* **Task to complete**
With pictures omitted, copy exactly the lines from the one containing "KURZFILM: THE TURNING POINT" through the end of the records below.

* **Data**
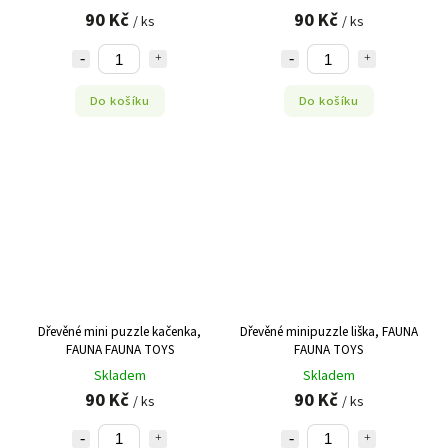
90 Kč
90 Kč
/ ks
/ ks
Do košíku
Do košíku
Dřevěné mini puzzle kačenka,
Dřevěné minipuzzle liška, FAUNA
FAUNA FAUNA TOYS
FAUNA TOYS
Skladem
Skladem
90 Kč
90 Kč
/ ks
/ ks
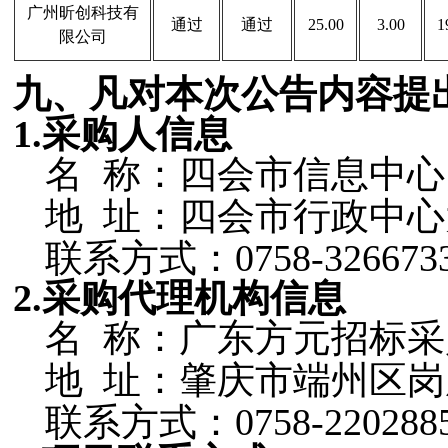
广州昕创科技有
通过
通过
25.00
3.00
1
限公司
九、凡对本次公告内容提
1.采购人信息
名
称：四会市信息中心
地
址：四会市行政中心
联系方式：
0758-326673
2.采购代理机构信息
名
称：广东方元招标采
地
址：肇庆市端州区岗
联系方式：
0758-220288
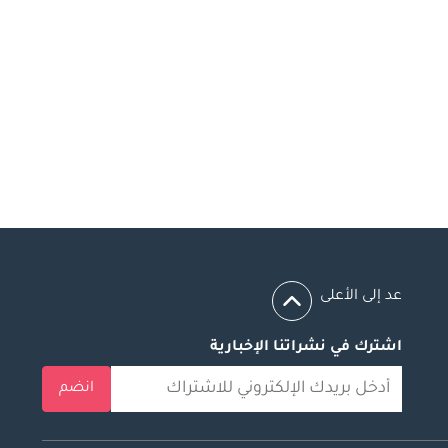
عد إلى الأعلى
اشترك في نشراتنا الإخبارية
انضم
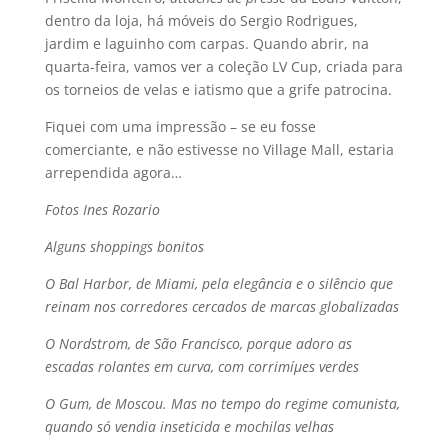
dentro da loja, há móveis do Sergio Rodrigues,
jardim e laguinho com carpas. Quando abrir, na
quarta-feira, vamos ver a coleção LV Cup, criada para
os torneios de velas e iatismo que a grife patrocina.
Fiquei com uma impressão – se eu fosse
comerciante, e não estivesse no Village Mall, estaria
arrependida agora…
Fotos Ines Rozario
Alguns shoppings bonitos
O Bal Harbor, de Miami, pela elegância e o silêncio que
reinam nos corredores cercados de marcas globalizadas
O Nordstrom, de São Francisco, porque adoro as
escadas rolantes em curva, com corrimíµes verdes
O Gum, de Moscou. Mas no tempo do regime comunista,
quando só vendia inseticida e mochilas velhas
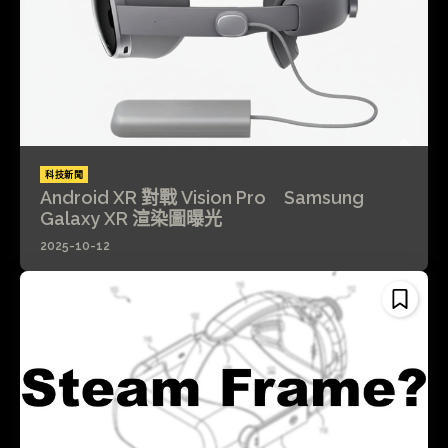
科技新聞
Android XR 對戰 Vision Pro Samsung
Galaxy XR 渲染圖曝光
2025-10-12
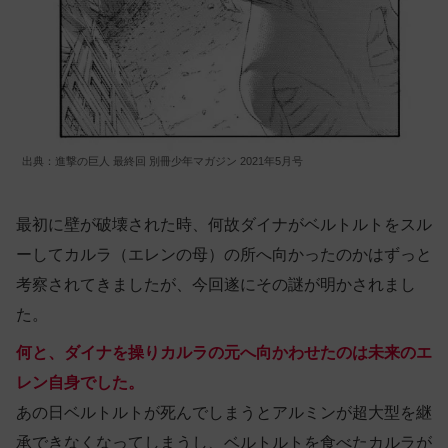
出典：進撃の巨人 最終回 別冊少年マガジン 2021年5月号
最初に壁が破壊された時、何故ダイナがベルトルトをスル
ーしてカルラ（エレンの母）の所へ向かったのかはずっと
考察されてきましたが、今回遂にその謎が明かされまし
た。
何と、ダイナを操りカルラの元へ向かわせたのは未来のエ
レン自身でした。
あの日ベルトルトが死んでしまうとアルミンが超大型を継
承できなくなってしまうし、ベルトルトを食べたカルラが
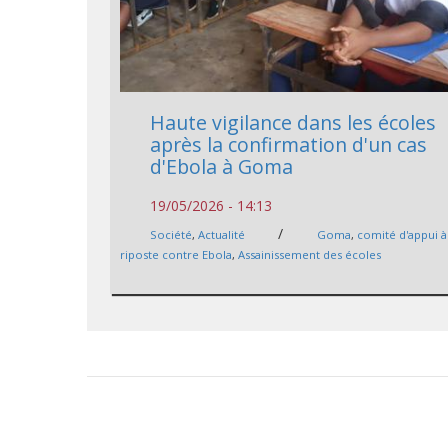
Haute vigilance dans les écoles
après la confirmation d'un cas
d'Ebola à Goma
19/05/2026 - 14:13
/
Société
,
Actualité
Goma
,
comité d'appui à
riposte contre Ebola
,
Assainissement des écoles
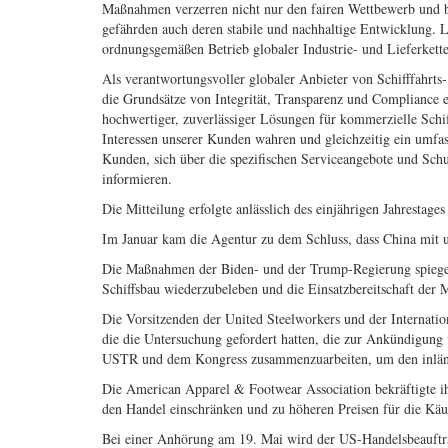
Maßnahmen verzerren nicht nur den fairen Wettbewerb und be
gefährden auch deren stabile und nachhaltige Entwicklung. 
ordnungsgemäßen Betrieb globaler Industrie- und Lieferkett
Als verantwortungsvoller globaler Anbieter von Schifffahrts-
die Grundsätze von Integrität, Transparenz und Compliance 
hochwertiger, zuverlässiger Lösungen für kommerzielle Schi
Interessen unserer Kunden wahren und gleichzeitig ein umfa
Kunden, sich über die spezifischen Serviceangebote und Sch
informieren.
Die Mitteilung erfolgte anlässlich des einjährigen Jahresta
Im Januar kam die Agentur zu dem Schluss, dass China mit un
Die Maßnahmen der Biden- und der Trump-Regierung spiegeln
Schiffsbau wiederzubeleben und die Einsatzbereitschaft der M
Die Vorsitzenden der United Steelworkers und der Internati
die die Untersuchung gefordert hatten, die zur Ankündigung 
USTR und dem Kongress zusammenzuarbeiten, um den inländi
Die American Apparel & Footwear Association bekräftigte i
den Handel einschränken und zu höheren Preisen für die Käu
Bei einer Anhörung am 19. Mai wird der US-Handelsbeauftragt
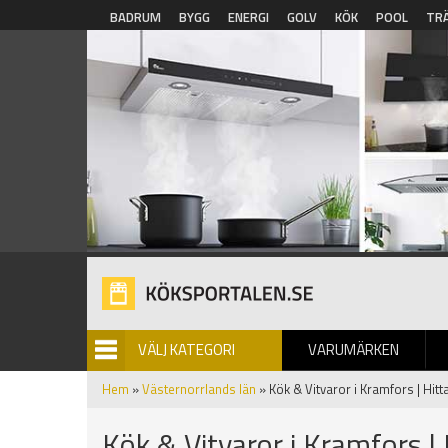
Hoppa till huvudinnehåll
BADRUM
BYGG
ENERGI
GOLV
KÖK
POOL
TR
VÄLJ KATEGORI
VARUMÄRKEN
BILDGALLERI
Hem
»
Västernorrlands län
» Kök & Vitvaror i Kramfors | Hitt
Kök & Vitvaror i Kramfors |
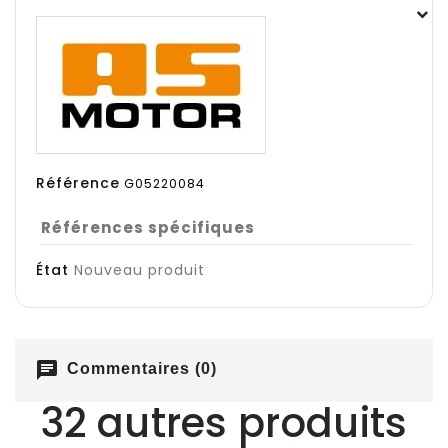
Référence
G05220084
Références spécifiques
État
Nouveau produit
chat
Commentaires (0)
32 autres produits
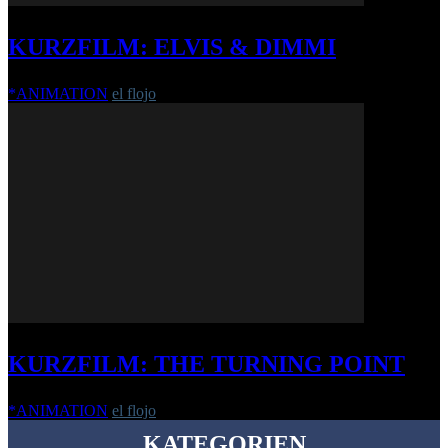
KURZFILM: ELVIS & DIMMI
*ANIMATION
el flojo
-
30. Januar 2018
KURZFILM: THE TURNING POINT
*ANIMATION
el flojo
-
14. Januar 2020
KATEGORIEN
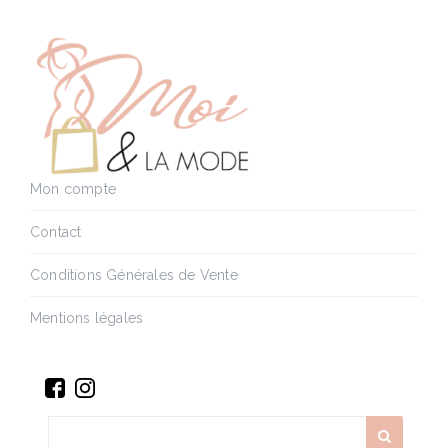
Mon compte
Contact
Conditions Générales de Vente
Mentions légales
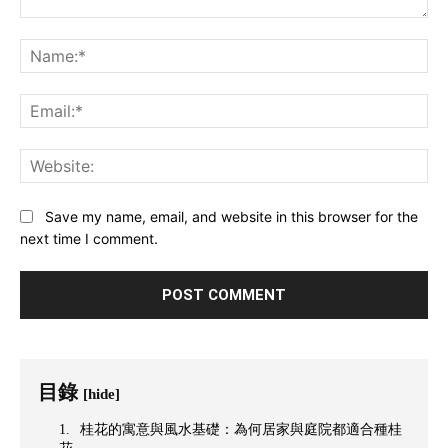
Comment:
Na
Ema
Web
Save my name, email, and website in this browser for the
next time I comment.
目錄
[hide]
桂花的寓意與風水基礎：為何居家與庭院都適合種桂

* **Exercise response**
KURZFILM: THE TURNING POINT
*ANIMATION
el flojo
-
14. Januar 2020
KATEGORIEN
Mon compte
Contact
Conditions Générales de Vente
Mentions légales
Comment:
Na
Ema
Web
Save my name, email, and website in this browser for the
next time I comment.
目錄
[hide]
桂花的寓意與風水基礎：為何居家與庭院都適合種桂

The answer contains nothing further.